Über uns / Historie

e.qua wurde im März 2009 auf Initiative regionaler Unternehmen aus Berlin und Brandenburg mit Unterstützung des Senats Berlin unter der Bezeichnung „Netzwerk WASSERENERGIE“ gegründet. In den darauffolgenden Monaten erarbeiteten seine Initiatoren Identität, Inhalte und Ziele des Netzwerks, woraus nicht zuletzt der Name e.qua resultierte. Als thematischer Schwerpunkt der Gründungsphase manifestierte sich vor allem die Gewinnung von Energie aus Abwasser, insbesondere die Abwasserwärmenutzung. 

Gründungsmitglieder waren seinerzeit u.a.: HTI Bär & Ollenroth KG, Rohr- und Anlagenbau Königs Wusterhausen GmbH & Co. KG, die damalige GASAG-Tochter BEGA.tec GmbH, Ingenieurbüro Licht, BRAUCO Rohr- und Umweltservice GmbH & Co. Dienstleistungen KG.

Anspruch des Netzwerks e.qua war von Anfang an als Ideenschmiede und Entwicklungseinheit außerhalb des Tagesgeschäftes sowie als schlagkräftige Vernetzungsplattform für seine Mitglieder zu fungieren, mit deren Unterstützung sind Dinge verändern und die Zukunft der Wasserwirtschaft gestalten ließe.

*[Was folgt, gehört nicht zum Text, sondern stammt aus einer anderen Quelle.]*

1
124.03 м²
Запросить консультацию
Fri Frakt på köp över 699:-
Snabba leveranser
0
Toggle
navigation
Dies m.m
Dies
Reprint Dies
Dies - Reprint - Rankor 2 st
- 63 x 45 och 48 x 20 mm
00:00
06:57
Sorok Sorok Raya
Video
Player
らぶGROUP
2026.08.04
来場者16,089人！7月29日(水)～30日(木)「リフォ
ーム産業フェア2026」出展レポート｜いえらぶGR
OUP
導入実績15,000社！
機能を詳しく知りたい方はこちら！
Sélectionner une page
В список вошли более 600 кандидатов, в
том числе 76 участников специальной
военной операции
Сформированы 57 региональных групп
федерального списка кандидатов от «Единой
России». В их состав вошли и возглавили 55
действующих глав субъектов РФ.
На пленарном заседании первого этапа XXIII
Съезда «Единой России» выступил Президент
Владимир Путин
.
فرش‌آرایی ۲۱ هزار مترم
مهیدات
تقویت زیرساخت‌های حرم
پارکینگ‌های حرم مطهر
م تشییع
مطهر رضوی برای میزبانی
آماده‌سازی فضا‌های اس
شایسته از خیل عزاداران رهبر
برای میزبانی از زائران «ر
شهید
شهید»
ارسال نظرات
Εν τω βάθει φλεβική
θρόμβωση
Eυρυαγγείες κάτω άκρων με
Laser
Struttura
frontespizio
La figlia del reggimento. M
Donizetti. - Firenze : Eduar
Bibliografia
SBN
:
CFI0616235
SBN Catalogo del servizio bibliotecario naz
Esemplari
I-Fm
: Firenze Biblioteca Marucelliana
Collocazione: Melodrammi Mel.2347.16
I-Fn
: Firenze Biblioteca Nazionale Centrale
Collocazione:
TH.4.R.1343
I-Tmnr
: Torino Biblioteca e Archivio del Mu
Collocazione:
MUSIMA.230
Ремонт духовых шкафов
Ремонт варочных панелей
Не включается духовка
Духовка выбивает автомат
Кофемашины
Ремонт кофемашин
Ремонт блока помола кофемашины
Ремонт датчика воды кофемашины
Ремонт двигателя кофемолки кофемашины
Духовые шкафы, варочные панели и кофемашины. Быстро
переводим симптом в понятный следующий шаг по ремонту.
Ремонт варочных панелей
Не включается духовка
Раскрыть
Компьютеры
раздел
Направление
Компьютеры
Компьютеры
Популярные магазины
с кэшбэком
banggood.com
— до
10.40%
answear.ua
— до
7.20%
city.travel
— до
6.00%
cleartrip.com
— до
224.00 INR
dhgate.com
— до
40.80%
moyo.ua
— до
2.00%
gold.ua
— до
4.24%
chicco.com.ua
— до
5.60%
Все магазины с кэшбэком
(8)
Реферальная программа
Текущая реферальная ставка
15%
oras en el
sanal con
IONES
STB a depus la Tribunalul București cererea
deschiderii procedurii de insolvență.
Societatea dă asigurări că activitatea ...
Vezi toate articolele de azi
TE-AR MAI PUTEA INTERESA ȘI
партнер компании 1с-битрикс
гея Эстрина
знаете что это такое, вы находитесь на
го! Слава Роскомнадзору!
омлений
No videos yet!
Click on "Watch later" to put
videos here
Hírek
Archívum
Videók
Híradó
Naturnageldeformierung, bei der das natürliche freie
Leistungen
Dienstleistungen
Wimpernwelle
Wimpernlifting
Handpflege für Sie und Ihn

Den ersten und viel beachteten öffentlichen Auftritt feierte e.qua 2009 auf der WASSER BERLIN INTERNATIONAL, deren Nachfolge das Netzwerk zehn Jahre später mit seinem eigenen Messeformat TAUSENDWASSER antreten sollte. Es folgten eine aufmerksamkeitsstarke Werbekampagne, mit der insbesondere kommunale Aufgabenträger für das Thema „Energie im Abwasser“ sensibilisiert wurden, sowie die Organisation und Durchführung des Fachkongresses en3.

Mit der Bildung der Schwestergesellschaft e.qua Services GmbH vollzog das Netzwerk auch den strategischen Wandel von einer eher werblich orientierten Ansprache des Themas „Energie in der Wasserwirtschaft“ hin zu einer technischen Energieberatung als aktive Hilfestellung für kommunale Unternehmen und Betreiber und zahlreiche Services für seine Mitglieder. Zur Intensivierung der Auseinandersetzung mit Abwasserwärmenutzung wurdes gemeinsam mit den Herstellern HUBER SE, Uhrig GmbH, Frank & Krah GmbH, Brandenburger Liner GmbH & Co. KG sowie dem Ingenieurbüro ECO.S die Themenallianz Abwasserwärmenutzung gegründet. Zahlreiche Marktstudien und Projekte zeugen von dieser erfolgreichen Zusammenarbeit.

In der politischen Arbeit traf e.qua u.a. mit EU-Kommissar Günther Oettinger, dem damaligen Wirtschaftsminister Sigmar Gabriel sowie mit Volker Kauder, seinerzeit Fraktionschef der CDU/CSU, zusammen, um energetische Themen der Wasserwirtschaft auf die Tagesordnung der Politik zu bringen.

Heute ist das Netzwerk für seine Mitglieder Makler von Kontakten, Unterstützer konkreter Vertriebstätigkeit, Fördermittelmanager, Wissensvermittler auf Veranstaltungen sowie in der Zusammenarbeit mit Hochschulen und anderen Bildungseinrichtungen, aber auch Marketing- und PR-Partner. Stand anfangs die Akquise zusätzlicher Aufträge im Mittelpunkt des Interesses der gewerblichen Mitglieder, gewinnt das Zukunftsthema Fachkräfte-Nachwuchs für Industrie und Kommunalunternehmen zunehmend an Bedeutung.